The financial report shows that the company's net income for the third quarter dropped from $0.11395 billion (or $0.80 per share) in the same period last year to $45.76 million (or $0.33 per share); GAAP gross margin decreased from 47.5% to 46.8%, non-GAAP gross margin decreased from 48.4% to 48.1%, including a 9.2% net income from IRA.
Due to further softening demand in the European continent, Enphase's third-quarter revenue decreased by 15% compared to the previous quarter. The demand for residential solar energy in Europe has deteriorated due to declining electricity prices and increased competition in major markets like the Netherlands and Germany. However, Enphase's largest market, the USA, saw a revenue increase of 43% compared to the previous quarter; global microinverter shipments decreased by 55% year-on-year, to 1.73 million units.

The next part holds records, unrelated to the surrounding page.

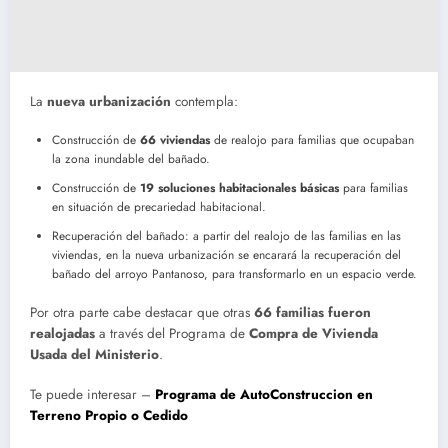
La
nueva urbanización
contempla:
Construcción de
66 viviendas
de realojo para familias que ocupaban
la zona inundable del bañado.
Construcción de
19 soluciones habitacionales básicas
para familias
en situación de precariedad habitacional.
Recuperación del bañado: a partir del realojo de las familias en las
viviendas, en la nueva urbanización se encarará la recuperación del
bañado del arroyo Pantanoso, para transformarlo en un espacio verde.
Por otra parte cabe destacar que otras
66 familias fueron
realojadas
a través del Programa de
Compra de Vivienda
Usada del Ministerio
.
Te puede interesar –
Programa de AutoConstruccion en
Terreno Propio o Cedido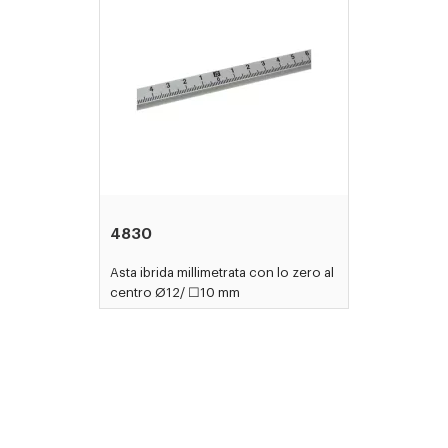
4830
Asta ibrida millimetrata con lo zero al
centro Ø12/ ☐10 mm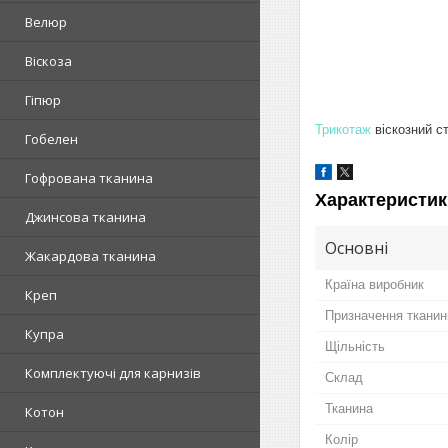
Велюр
Віскоза
Гіпюр
Трикотаж
віскозний с
Гобелен
Гофрована тканина
Характеристик
Джинсова тканина
Основні
Жакардова тканина
Країна виробник
Креп
Призначення тканин
Купра
Щільність
Комплектуючі для карнизів
Склад
Тканина
Котон
Колір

Looking ahead, Enphase expects fourth-quarter revenue to be between $0.36 billion and $0.4 billion, lower than analysts' expectation of $0.4335 billion. The non-GAAP gross margin is projected to be between 49% and 52%, including IRA net income. The gross margin excluding net IRA benefits is expected to be between 39% and 42%.
The company also expects to start shipping domestically produced commercial microinverters and batteries with higher domestic content from its US contract manufacturing facility in the fourth quarter.
Enphase's weak performance also led to a general decline in the solar sector, with SolarEdge Technologies (SEDG.US) falling nearly 4%, Sunrun (RUN.US) falling nearly 2%, and First Solar (FSLR.US) dropping over 1% in post-market trading on Tuesday.